- **Data**
^^^^^^^^^^^^^^^^

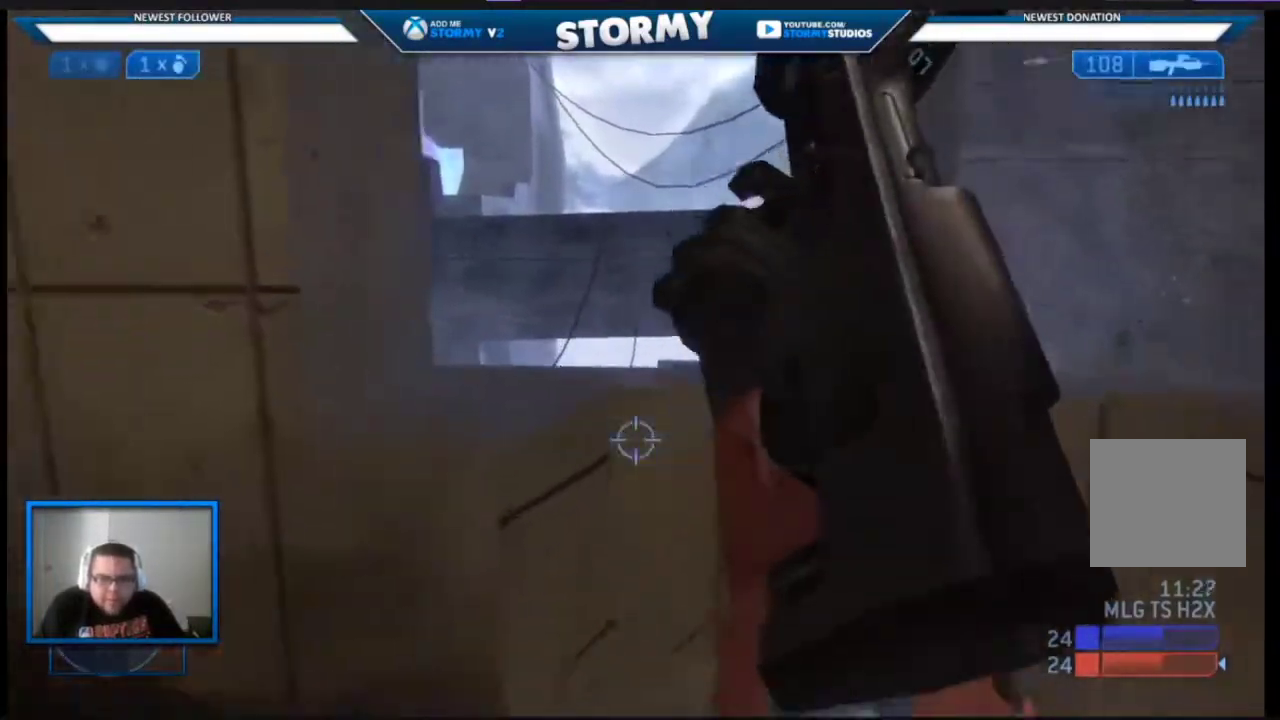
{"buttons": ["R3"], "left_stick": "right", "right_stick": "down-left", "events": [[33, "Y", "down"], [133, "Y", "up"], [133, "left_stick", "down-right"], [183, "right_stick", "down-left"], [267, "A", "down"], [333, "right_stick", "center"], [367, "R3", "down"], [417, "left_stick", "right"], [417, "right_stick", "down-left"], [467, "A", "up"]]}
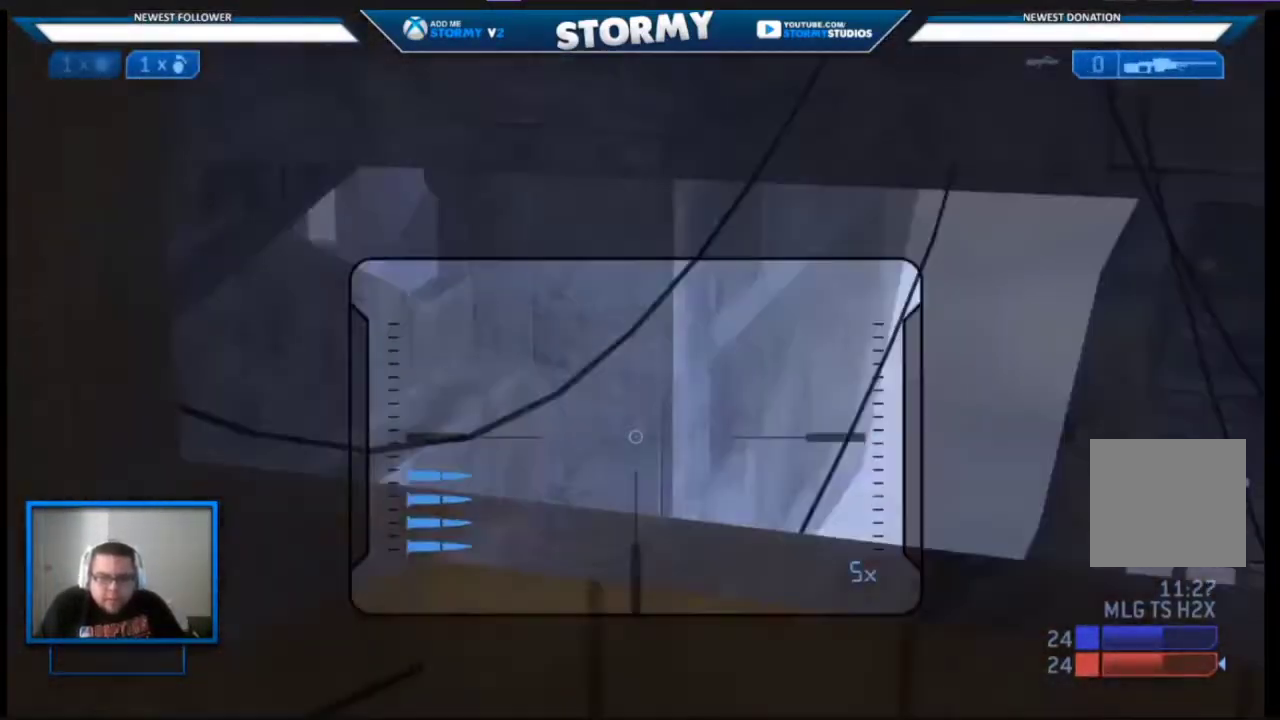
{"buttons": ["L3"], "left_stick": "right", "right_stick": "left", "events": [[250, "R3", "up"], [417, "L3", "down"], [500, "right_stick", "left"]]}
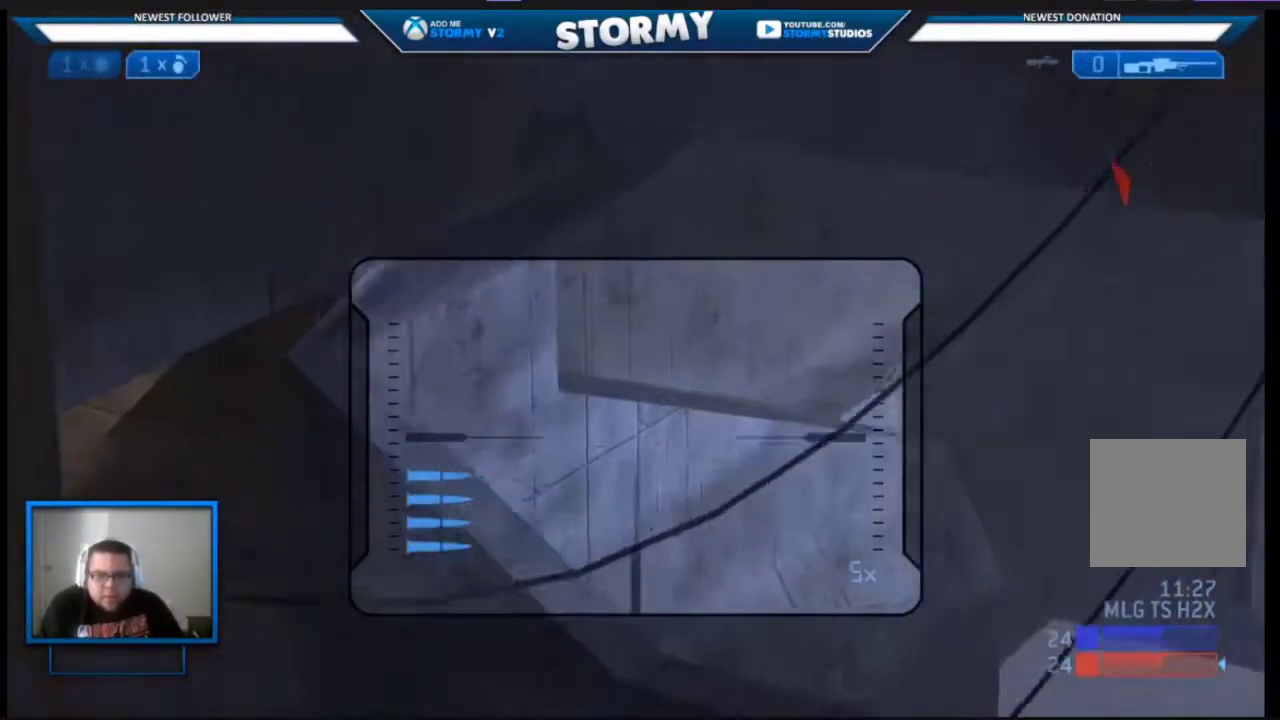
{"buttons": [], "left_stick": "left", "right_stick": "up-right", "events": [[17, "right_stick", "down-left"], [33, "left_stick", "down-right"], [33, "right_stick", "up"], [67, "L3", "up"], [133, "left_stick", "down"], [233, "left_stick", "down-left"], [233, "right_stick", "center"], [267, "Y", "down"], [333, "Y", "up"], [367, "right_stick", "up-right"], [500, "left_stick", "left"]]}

^^^^^^^^^^^^^^^^

- **What is being asked**
Return the whole listing word for word, minus its pictures.

- **Solution to the exercise**
{"buttons": ["R3"], "left_stick": "right", "right_stick": "down-left", "events": [[33, "Y", "down"], [133, "Y", "up"], [133, "left_stick", "down-right"], [183, "right_stick", "down-left"], [267, "A", "down"], [333, "right_stick", "center"], [367, "R3", "down"], [417, "left_stick", "right"], [417, "right_stick", "down-left"], [467, "A", "up"]]}
{"buttons": ["L3"], "left_stick": "right", "right_stick": "left", "events": [[250, "R3", "up"], [417, "L3", "down"], [500, "right_stick", "left"]]}
{"buttons": [], "left_stick": "left", "right_stick": "up-right", "events": [[17, "right_stick", "down-left"], [33, "left_stick", "down-right"], [33, "right_stick", "up"], [67, "L3", "up"], [133, "left_stick", "down"], [233, "left_stick", "down-left"], [233, "right_stick", "center"], [267, "Y", "down"], [333, "Y", "up"], [367, "right_stick", "up-right"], [500, "left_stick", "left"]]}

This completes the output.